### Provided data
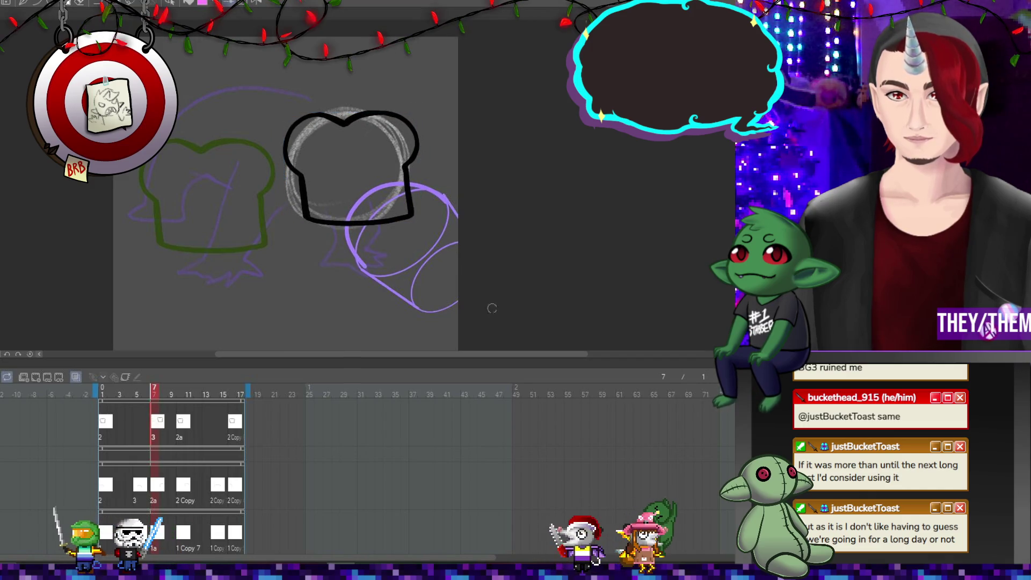
Skew, rotate and adjust the corners of frame 7's outline to fit the circle sketch.
key(ctrl+t)
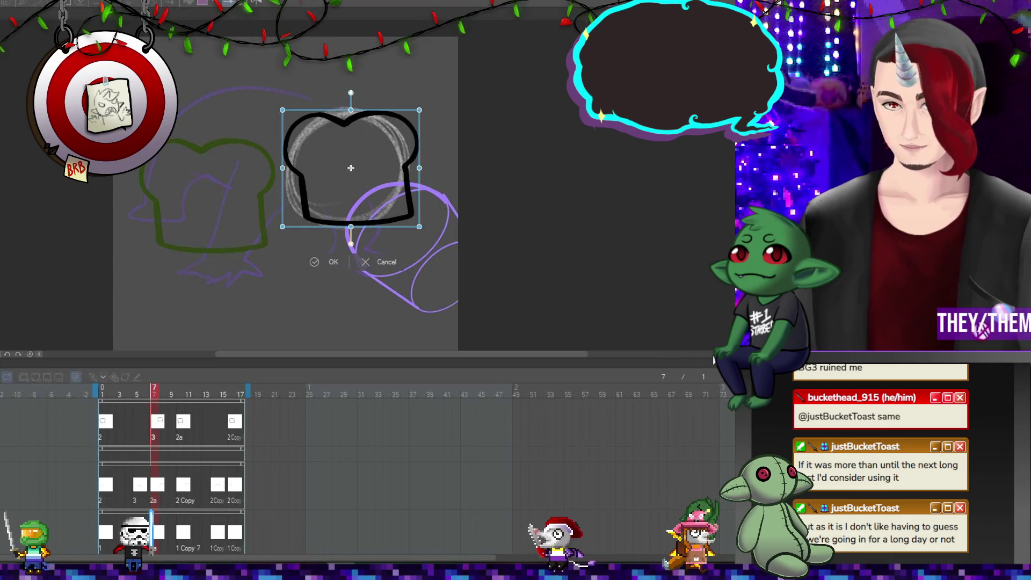
drag(352, 110, 373, 110)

### Activity
Give back the material above exactly, without pictures.

### Task answer
Skew, rotate and adjust the corners of frame 7's outline to fit the circle sketch.
key(ctrl+t)
drag(352, 110, 373, 110)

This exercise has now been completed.